Input –
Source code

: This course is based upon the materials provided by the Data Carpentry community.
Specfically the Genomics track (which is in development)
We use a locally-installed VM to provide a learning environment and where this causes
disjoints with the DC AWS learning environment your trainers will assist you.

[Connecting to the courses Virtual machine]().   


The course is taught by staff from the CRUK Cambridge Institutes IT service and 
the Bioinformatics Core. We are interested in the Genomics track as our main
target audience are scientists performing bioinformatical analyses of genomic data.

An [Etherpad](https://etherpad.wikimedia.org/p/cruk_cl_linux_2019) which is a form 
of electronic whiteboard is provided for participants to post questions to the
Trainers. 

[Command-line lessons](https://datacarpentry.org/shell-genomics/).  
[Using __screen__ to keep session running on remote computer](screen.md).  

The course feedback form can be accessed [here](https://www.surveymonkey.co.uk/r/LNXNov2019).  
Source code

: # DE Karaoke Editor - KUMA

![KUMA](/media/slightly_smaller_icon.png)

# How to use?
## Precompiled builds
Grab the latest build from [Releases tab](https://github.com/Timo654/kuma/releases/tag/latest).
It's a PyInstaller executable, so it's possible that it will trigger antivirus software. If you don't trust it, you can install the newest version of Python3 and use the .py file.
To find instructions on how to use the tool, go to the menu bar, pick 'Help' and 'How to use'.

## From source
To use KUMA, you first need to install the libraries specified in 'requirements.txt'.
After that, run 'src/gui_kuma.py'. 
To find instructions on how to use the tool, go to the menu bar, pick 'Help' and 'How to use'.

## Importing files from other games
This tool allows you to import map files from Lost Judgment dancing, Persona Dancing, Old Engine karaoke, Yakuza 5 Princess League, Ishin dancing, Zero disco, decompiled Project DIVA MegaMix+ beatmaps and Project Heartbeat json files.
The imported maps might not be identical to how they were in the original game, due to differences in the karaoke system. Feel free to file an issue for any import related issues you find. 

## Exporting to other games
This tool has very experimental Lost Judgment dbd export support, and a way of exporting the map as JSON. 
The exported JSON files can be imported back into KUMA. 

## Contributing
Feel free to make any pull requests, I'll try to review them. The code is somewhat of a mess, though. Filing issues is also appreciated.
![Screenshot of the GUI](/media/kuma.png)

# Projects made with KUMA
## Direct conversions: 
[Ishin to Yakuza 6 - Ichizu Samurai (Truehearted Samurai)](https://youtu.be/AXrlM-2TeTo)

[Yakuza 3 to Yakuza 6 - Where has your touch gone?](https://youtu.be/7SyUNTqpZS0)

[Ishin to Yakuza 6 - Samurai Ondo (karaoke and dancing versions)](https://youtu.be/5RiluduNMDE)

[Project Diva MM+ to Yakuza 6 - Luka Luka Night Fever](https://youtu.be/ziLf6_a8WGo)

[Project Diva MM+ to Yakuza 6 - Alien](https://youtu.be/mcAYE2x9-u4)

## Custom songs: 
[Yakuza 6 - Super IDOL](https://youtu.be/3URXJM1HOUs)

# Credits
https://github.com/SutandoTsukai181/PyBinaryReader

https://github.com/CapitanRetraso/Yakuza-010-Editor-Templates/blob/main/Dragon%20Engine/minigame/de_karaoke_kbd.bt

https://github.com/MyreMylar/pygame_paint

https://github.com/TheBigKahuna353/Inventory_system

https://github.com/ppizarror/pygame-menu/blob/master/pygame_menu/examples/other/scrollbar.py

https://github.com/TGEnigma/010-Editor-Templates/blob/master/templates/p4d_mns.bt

Description of the task –
Write out every entry again exactly, please, with nothing missing.

The completed task –
Source code

: This course is based upon the materials provided by the Data Carpentry community.
Specfically the Genomics track (which is in development)
We use a locally-installed VM to provide a learning environment and where this causes
disjoints with the DC AWS learning environment your trainers will assist you.

[Connecting to the courses Virtual machine]().   


The course is taught by staff from the CRUK Cambridge Institutes IT service and 
the Bioinformatics Core. We are interested in the Genomics track as our main
target audience are scientists performing bioinformatical analyses of genomic data.

An [Etherpad](https://etherpad.wikimedia.org/p/cruk_cl_linux_2019) which is a form 
of electronic whiteboard is provided for participants to post questions to the
Trainers. 

[Command-line lessons](https://datacarpentry.org/shell-genomics/).  
[Using __screen__ to keep session running on remote computer](screen.md).  

The course feedback form can be accessed [here](https://www.surveymonkey.co.uk/r/LNXNov2019).  
Source code

: # DE Karaoke Editor - KUMA

![KUMA](/media/slightly_smaller_icon.png)

# How to use?
## Precompiled builds
Grab the latest build from [Releases tab](https://github.com/Timo654/kuma/releases/tag/latest).
It's a PyInstaller executable, so it's possible that it will trigger antivirus software. If you don't trust it, you can install the newest version of Python3 and use the .py file.
To find instructions on how to use the tool, go to the menu bar, pick 'Help' and 'How to use'.

## From source
To use KUMA, you first need to install the libraries specified in 'requirements.txt'.
After that, run 'src/gui_kuma.py'. 
To find instructions on how to use the tool, go to the menu bar, pick 'Help' and 'How to use'.

## Importing files from other games
This tool allows you to import map files from Lost Judgment dancing, Persona Dancing, Old Engine karaoke, Yakuza 5 Princess League, Ishin dancing, Zero disco, decompiled Project DIVA MegaMix+ beatmaps and Project Heartbeat json files.
The imported maps might not be identical to how they were in the original game, due to differences in the karaoke system. Feel free to file an issue for any import related issues you find. 

## Exporting to other games
This tool has very experimental Lost Judgment dbd export support, and a way of exporting the map as JSON. 
The exported JSON files can be imported back into KUMA. 

## Contributing
Feel free to make any pull requests, I'll try to review them. The code is somewhat of a mess, though. Filing issues is also appreciated.
![Screenshot of the GUI](/media/kuma.png)

# Projects made with KUMA
## Direct conversions: 
[Ishin to Yakuza 6 - Ichizu Samurai (Truehearted Samurai)](https://youtu.be/AXrlM-2TeTo)

[Yakuza 3 to Yakuza 6 - Where has your touch gone?](https://youtu.be/7SyUNTqpZS0)

[Ishin to Yakuza 6 - Samurai Ondo (karaoke and dancing versions)](https://youtu.be/5RiluduNMDE)

[Project Diva MM+ to Yakuza 6 - Luka Luka Night Fever](https://youtu.be/ziLf6_a8WGo)

[Project Diva MM+ to Yakuza 6 - Alien](https://youtu.be/mcAYE2x9-u4)

## Custom songs: 
[Yakuza 6 - Super IDOL](https://youtu.be/3URXJM1HOUs)

# Credits
https://github.com/SutandoTsukai181/PyBinaryReader

https://github.com/CapitanRetraso/Yakuza-010-Editor-Templates/blob/main/Dragon%20Engine/minigame/de_karaoke_kbd.bt

https://github.com/MyreMylar/pygame_paint

https://github.com/TheBigKahuna353/Inventory_system

https://github.com/ppizarror/pygame-menu/blob/master/pygame_menu/examples/other/scrollbar.py

https://github.com/TGEnigma/010-Editor-Templates/blob/master/templates/p4d_mns.bt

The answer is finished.